*EXERCISE PROMPT:*
Output all of the records word for word and drop the images.

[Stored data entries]
= = = = = = =

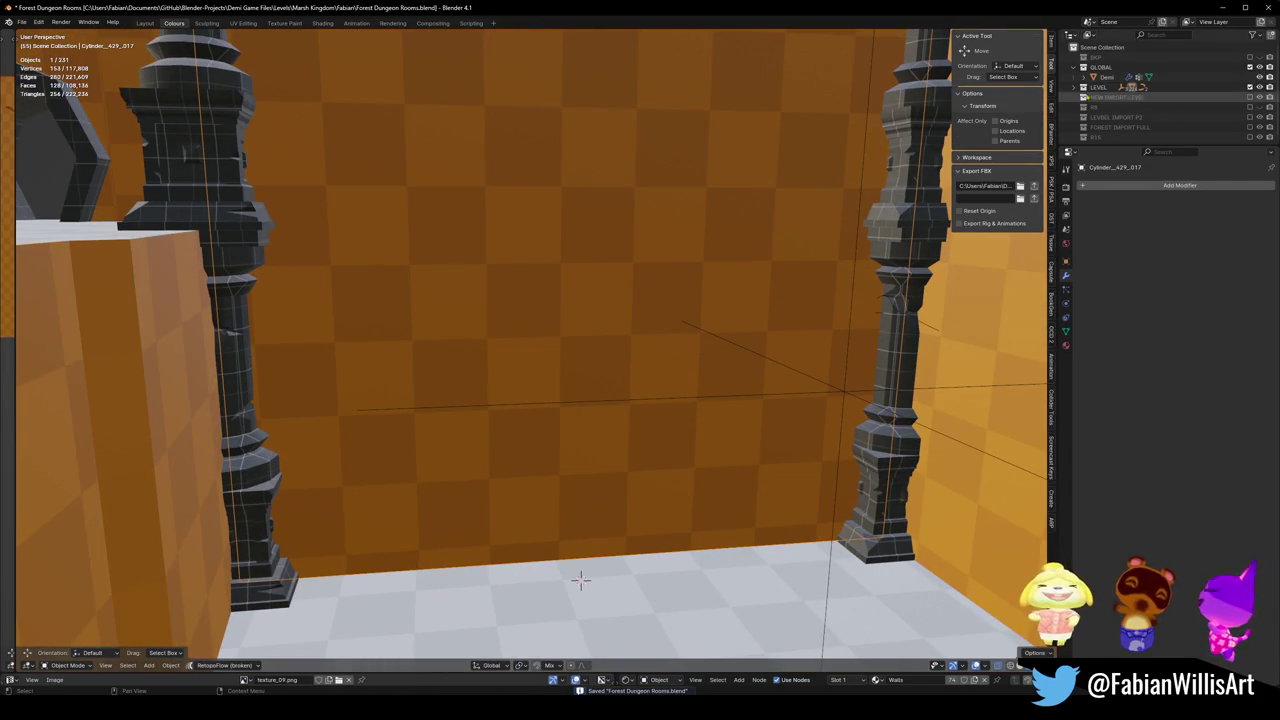
key("shift+s")
mouse_move(600, 420)
middle_mouse_down()
mouse_move(520, 405)
mouse_move(594, 443)
middle_mouse_up()
key("ctrl+s")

= = = = = = =

*RESPONSE BOX:*
key("shift+s")
mouse_move(600, 420)
middle_mouse_down()
mouse_move(520, 405)
mouse_move(594, 443)
middle_mouse_up()
key("ctrl+s")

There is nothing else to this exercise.